Today, these corporate special interests have a lot of influence on Capitol Hill, where they are very good at working the Senate rules to keep legislation that would benefit working families from even being debated, let alone come to a vote.
This past year, the Senate remained stuck in gridlock, with obstructionists in the Republican Party blocking important initiatives like restoring bargaining rights through the Employee Free Choice Act, ending tax breaks for corporations that move jobs overseas, providing bargaining rights for public safety officers and stopping pay discrimination against women, among others. The House passed these measures but the Senate couldn’t even discuss them.
Debate is essential in a democracy. Preventing debate robs the public of one of the fundamental rights of our political system: the right to hold our elected representatives accountable for the actions they take, or don’t take.
And it’s not just the filibuster that’s the problem.
Holds, secret holds and threatened filibusters by Senators meant government agencies like the National Labor Relations Board couldn’t do their jobs. The NLRB had just two members for nearly a year because of holds placed on nominees to fill the remaining seats. That denied justice for thousands of workers who were illegally fired or mistreated by employers.
Just 43 percent of President Obama’s appointments were confirmed by the Senate in the first 18 months of his presidency. Compare that to the 87 percent of nominations in the George W. Bush administration who were confirmed over that same 18-month period.
CWA is working with other unions and progressive groups for reform of the Senate rules that will end these destructive holds and will bring about open debate and ‘yes or no’ votes after Senators engage in full discussion of the issues. Isn’t that why we elect them to office?
Looking ahead, it won’t be easy. We face tough bargaining in all our industries, a Congress determined to support financial and capital interests over the needs of ordinary citizens, and an economy that’s just not working for working and middle class families.
So we do what we always do. We reset, we set new strategies for positive change and we work the CWA triangle: organizing, bargaining and legislative/political action and coalition building around our key issues.
This issue of the CWA News looks at the ways we’re doing just that in this difficult climate.
Our overall goals remain the same:
- Restoring bargaining and organizing rights, which for U.S. workers are near the bottom of the global economy. Beginning in the post-election legislative session, we’ve been mobilizing to win collective bargaining for public safety officers, most likely the only opportunity we’ll have this year to expand workers’ bargaining rights.

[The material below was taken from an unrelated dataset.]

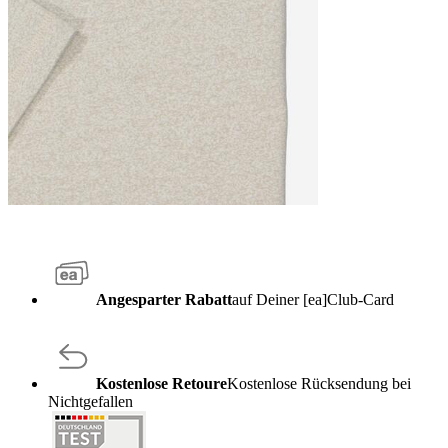
Angesparter Rabatt
auf Deiner [ea]Club-Card
Kostenlose Retoure
Kostenlose Rücksendung bei
Nichtgefallen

- Creating secure, sustainable jobs in the United States and ending the offshoring of jobs that has devastated millions of families, entire communities and important U.S. industries. We’re calling on Congress to focus on secure, sustainable jobs, including legislation to keep call center jobs in the United States.
- Real retirement security, not plans to privatize Social Security and Medicare or extend the retirement age to 70.
- A major initiative is to reform the Senate rules that have produced two years of gridlock and obstruction in the 111th Congress and very little for working and middle class families.